Work instruction 1:
Retype the passage of the Cartography guidelines, starting at "- Do catch the" and ending at "to bubble up.".
Work instruction 2:
According to the Cartography guidelines, where do the integration tests assume neo4j is running?


 - Delete all old relationships

    You can see this in the GCP VPC example [here](https://github.com/lyft/cartography/blob/8d60311a10156cd8aa16de7e1fe3e109cc3eca0f/cartography/data/jobs/cleanup/gcp_compute_vpc_cleanup.json#L10)
    and [here](https://github.com/lyft/cartography/blob/8d60311a10156cd8aa16de7e1fe3e109cc3eca0f/cartography/data/jobs/cleanup/gcp_compute_vpc_cleanup.json#L16).

    - Q: We just `DETACH DELETE`'d the node. Why do we need to delete the relationships too?

    - A: There are cases where the node may continue to exist but the relationships between it and other nodes have changed.
        Explicitly deleting stale relationships accounts for this case.
        See this [short discussion](https://github.com/lyft/cartography/pull/124/files#r312277725).

## Error handling principles

- Don't catch the base Exception class when error handling because it makes problems difficult to trace.

- Do catch the narrowest possible class of exception.

- Only catch exceptions when your code can resolve the issue. Otherwise, allow exceptions to bubble up.

## Schema

- Update the [schema](https://github.com/lyft/cartography/tree/8d60311a10156cd8aa16de7e1fe3e109cc3eca0f/docs/schema)
with every change!

## Making tests

- Before making tests, read through and follow the setup steps in [the Cartography developer guide](developer-guide.html).

- Add fake data for testing at `tests/data`. We can see
the GCP VPC example here: https://github.com/lyft/cartography/blob/0652c2b6dede589e805156925353bffc72da6c2b/tests/data/gcp/compute.py#L2.

- Add unit tests to `tests/unit/cartography/intel`. See this [example](https://github.com/lyft/cartography/blob/828ed600f2b14adae9d0b78ef82de0acaf24b86a/tests/unit/cartography/intel/gcp/test_compute.py).
  These tests ensure that `transform*` manipulates the data in expected ways.

- Add integration tests to  `tests/integration/cartography/intel`. See this [example](https://github.com/lyft/cartography/blob/828ed600f2b14adae9d0b78ef82de0acaf24b86a/tests/integration/cartography/intel/gcp/test_compute.py).
  These tests assume that you have neo4j running at localhost:7687 with no password, and ensure that nodes loaded to the
  graph match your mock data.

## Other

- We prefer and will accept PRs which incrementally add information from a particular data source. Incomplete
representations are OK provided they are consistent over time. For example, we don't sync 100% of AWS resources but the
resources that exist in the graph don't change across syncs.

Entries supplied:
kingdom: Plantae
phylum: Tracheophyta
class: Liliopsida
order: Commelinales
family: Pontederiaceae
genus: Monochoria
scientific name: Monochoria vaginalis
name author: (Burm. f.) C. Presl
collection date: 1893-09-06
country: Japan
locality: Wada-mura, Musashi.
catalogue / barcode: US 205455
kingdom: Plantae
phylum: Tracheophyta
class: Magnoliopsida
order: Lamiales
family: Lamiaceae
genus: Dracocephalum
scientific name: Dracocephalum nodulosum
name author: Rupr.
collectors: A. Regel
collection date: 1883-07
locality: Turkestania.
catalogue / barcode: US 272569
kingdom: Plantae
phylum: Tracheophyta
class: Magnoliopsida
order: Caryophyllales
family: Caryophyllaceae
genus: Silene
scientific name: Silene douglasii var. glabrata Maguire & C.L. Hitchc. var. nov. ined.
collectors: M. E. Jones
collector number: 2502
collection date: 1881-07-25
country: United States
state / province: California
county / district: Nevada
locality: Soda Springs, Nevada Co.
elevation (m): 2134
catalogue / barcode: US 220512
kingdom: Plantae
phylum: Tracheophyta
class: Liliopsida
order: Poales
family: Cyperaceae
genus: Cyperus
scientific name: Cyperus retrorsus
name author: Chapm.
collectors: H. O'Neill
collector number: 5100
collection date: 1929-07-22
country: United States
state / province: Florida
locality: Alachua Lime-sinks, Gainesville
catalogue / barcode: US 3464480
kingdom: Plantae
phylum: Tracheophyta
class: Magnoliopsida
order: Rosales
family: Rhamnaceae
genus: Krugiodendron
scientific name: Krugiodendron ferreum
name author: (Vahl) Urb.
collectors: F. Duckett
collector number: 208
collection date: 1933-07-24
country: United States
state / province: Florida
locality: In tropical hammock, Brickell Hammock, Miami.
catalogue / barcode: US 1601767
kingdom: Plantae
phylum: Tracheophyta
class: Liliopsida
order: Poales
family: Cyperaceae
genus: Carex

Expected answer 1:
- Do catch the narrowest possible class of exception.

- Only catch exceptions when your code can resolve the issue. Otherwise, allow exceptions to bubble up.

Expected answer 2:
At localhost:7687, with no password.